Exercise requirements:
Continue the text on distributional semantic models and conceptual knowledge below, starting right after its final sentence.
--- Text excerpt Enclosed Below ---
By and large, such considerations raise the question of whether the type of linguistic distributional information found in text can be reasonably assumed to adequately mirror more general distributional information found in the world. As Connell (2019) puts it:

Linguistic distributional statistics and simulated distributional statistics contain similar patterns, but do not directly reflect one another. In contrast to linguistic information, which comprises statistical regularities between word forms, simulated information encodes statistical regularities at the level of meaning due to the inclusion of situational context in simulated representations. A car, for instance, typically has wheels and a driver, operates on the road or street, and sometimes needs a service or repair. Objects, events, and other situational entities tend to occur together in the real world in ways that, through cumulative interactive experience, can give rise to statistical patterns of how referent concepts are distributed in relation to one another.

This question then extends to the question of the representativeness of linguistic distributional information in and of itself, and to whether what is found in standard DSM training corpora can be considered—both quantitatively and qualitatively—to constitute a representative sample of the type of linguistic distributional information humans are exposed to (Wingfield and Connell, 2019, pp. 8–11).

Yet, despite Connell’s concerns, several investigations have actually considered language to mirror the real world in ways that distributional information found in text could be assumed to reflect, in part or in full, distributional information grounded in sensorimotor experience (see, e.g., Barsalou et al., 2008; Louwerse, 2011). Be that as it may, what is important for our purpose here is not that distributional patterns found in corpora constitute comprehensive samples of distributional information grounding humans' conceptual representations, but only that they condition the structural properties of the conceptual space in a plausible fashion (see more details in Section 3.3.2). Furthermore, insofar as the distributional hypothesis remains a hypothesis about cascading variations—more similar background experiences should entail more similar conceptual spaces—emphasis should be put on modeling plausible differences across distributional patterns speakers may be exposed to. We will return to that question in greater length in Section 6.

3.3.2 Can DSMs Nonetheless Model Conceptual Knowledge?

DSMs have historically been considered to model conceptual aspects of meaning, given how successful they prove to be at performing conceptual tasks such as lexical similarity, priming or analogy (see Westera and Boleda, 2019, §3.2). But can the vector for “cat” in a standard DSM really be considered to model the concept Cat when indeed it is only an abstraction over occurrences of the word cat and not over occurrences of actual cats? For Westera and Boleda (2019) it should not, and DSMs can at best be claimed to model concepts of words but definitely not concepts. And this distinction has its importance as, for them, one cannot expect relations that hold between concepts to necessarily hold between concepts of words. For example, the entailment relationship that may exist between Cat and Animal may not necessarily hold between TheWordCat and TheWordAnimal.
--- End of Enclosed Text excerpt ---
--- Given records Enclosed Below ---
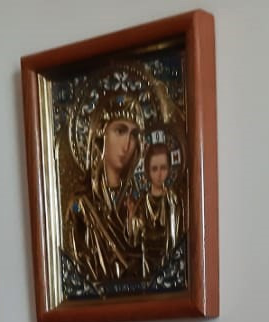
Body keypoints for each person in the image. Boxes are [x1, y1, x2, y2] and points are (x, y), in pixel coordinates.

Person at [62, 91, 145, 284]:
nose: (127, 144)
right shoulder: (80, 206)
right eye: (120, 131)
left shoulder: (142, 201)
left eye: (134, 135)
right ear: (102, 135)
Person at [131, 140, 185, 279]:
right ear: (147, 171)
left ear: (169, 169)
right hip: (146, 261)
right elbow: (134, 237)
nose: (159, 174)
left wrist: (170, 259)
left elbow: (176, 234)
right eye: (154, 169)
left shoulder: (172, 199)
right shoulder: (142, 202)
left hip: (167, 258)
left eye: (163, 168)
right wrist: (132, 219)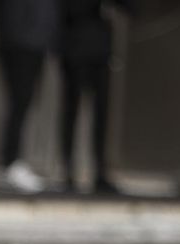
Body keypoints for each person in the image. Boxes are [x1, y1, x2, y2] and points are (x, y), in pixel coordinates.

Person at [0, 0, 59, 193]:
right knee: (20, 100)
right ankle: (11, 162)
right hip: (20, 36)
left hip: (32, 37)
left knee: (24, 101)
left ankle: (13, 162)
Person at [57, 0, 129, 194]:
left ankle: (100, 171)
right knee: (72, 110)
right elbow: (67, 9)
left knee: (102, 114)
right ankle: (67, 170)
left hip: (101, 52)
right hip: (74, 49)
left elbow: (131, 8)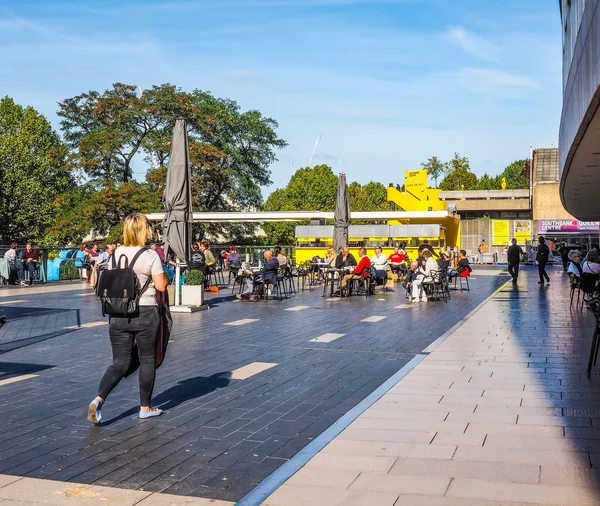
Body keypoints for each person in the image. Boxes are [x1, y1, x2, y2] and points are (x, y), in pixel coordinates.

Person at [88, 213, 167, 424]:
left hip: (117, 314)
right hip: (145, 312)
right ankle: (145, 407)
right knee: (147, 359)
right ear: (144, 231)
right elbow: (160, 286)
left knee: (119, 363)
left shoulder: (114, 255)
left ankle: (98, 399)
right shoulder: (150, 255)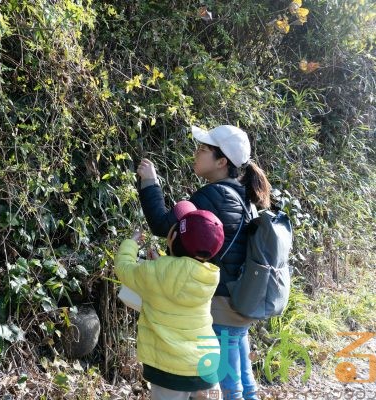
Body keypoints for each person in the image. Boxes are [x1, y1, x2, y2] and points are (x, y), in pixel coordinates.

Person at [136, 125, 271, 400]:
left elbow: (164, 225)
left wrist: (150, 182)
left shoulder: (215, 195)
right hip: (239, 300)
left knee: (226, 386)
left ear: (222, 162)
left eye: (203, 150)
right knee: (242, 381)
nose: (196, 154)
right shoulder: (244, 196)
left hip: (220, 305)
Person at [114, 200, 224, 400]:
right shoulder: (211, 276)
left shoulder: (154, 272)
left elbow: (123, 268)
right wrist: (160, 264)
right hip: (207, 365)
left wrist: (131, 243)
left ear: (172, 237)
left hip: (170, 369)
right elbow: (181, 278)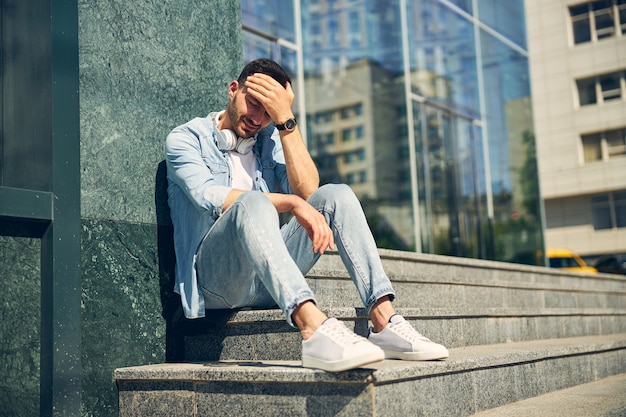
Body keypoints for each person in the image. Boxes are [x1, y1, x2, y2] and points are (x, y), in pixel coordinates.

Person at [165, 58, 448, 372]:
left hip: (266, 282)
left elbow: (308, 192)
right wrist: (291, 204)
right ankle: (313, 329)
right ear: (234, 90)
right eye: (253, 103)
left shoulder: (268, 140)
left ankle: (382, 320)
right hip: (215, 282)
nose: (258, 118)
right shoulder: (185, 138)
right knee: (254, 202)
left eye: (267, 111)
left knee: (336, 195)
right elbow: (209, 196)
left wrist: (286, 120)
--- End of Enclosed Given records ---
Output below:
Insofar as those considerations derive from the lack of grounding of DSMs previously detailed in Section 3.3.1, we will argue along the same lines. That is, we will not argue that DSMs provide comprehensive models of the conceptual space as a whole, but only that they provide satisfactory approximations for the purpose at hand. Our emphasis throughout this work being on the structure of the conceptual space—especially with respect to alignment—rather than, say, its cardinality, we remain mainly interested in the distribution of information across the dimensions of the DSM, and how that might be able to capture and reflect some structural properties of the conceptual space. In response to Westera and Boleda (2019), we will therefore say that, after all, concepts of words are concepts, so that even though DSMs were only able to model concepts of words, they could still be characterized as subspaces of a larger conceptual space, governed by similar constraints and structural properties: what matters here is not necessarily that, e.g., similar entailment relationships that hold between concepts also hold between concepts of words, but that a notion of entailment could be characterized in both the space of concepts and the subspace of concepts of words.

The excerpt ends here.